== Text section ==
******
Bestway, Inc. Announces Delisting By Nasdaq of Its Common Stock
20 Diciembre 2004 - 3:30PM
PR Newswire (US)
Bestway, Inc. Announces Delisting By Nasdaq of Its Common Stock
DALLAS, Dec. 20 /PRNewswire-FirstCall/ -- Bestway, Inc.
(NASDAQ:BSTW) has been notified by NASDAQ that its common stock
will be delisted from the NASDAQ SmallCap Market effective at the
opening of the market on Tuesday, December 21, 2004. NASDAQ has
advised the Company that the common stock will be delisted because
of the Company's failure to certify its compliance with the new
audit committee composition, audit and nominating committee
charters, executive sessions and code of conduct requirements, as
set forth in NASDAQ Marketplace Rules 4350(d)(2)(A), 4350(d)(1),
4350(c)(4)(B), 4350(c)(2) and 4350(n), respectively. The Company
had disclosed in November 2004 that it had received a letter from
NASDAQ indicating that the Company was not in compliance with the
certification requirement and that the Company would request a
hearing with the NASDAQ Hearing Panel on the matter. The Company
requested a written hearing, which was held on December 9, 2004. In
connection with the hearing, the Company discussed its intent to go
private with NASDAQ and described the status of the transaction.
******
== Data supplied ==
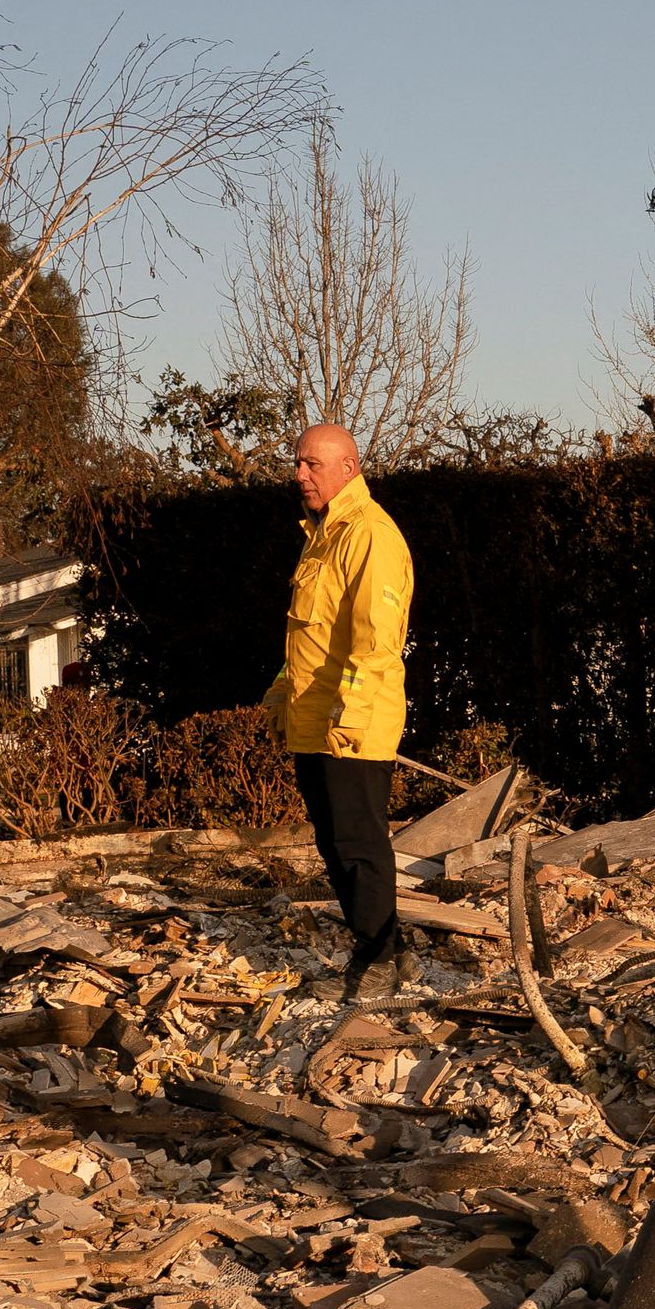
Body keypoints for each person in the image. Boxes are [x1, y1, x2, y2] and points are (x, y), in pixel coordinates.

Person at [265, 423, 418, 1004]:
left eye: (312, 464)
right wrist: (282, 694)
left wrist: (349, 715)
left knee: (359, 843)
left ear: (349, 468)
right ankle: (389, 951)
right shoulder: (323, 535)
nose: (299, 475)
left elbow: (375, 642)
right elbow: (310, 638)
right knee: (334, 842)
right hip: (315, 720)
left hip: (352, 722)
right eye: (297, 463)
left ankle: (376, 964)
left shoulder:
******
== Things to do ==
#1 According to the Bestway delisting announcement, on what date was the company's written hearing held?
#2 Pick up the Bestway delisting announcement right after its last sentence and write what comes next.

== Answers ==
#1 December 9, 2004.

#2
The Company requested that NASDAQ grant an extension to the Company
regarding the listing requirements until the Company's
going-private transaction was completed. This appeal was denied by
NASDAQ. Prior to undertaking the going-private transaction, the
Company was in the process of complying with the NASDAQ listing
requirements, including the matters set forth in the certification
requirements described above. NASDAQ has also advised the Company
that its securities may be immediately eligible for quotation on
the OTC Bulletin Board, effective with opening of business on
December 21, 2004, provided a market maker enters a quote on the
first day of eligibility. The OTC Bulletin Board symbol assigned to
the company is BSTW. In addition, the Company's common stock may
become quoted in the Pink Sheets upon application by a market
maker. Because the Company intends to effectuate the going-private
transaction, the Company will cease its NASDAQ listing and will not
appeal the NASDAQ ruling at this time. The Company had previously
announced that it had filed a preliminary proxy statement and
Schedule 13E-3 with the Securities and Exchange Commission with the
intended result that it will cease to be a publicly held company
and will become a private corporation. "As a private corporation,
the common stock would not be eligible for NASDAQ listing,"
commented David A. Kraemer, President and Chief Executive Officer.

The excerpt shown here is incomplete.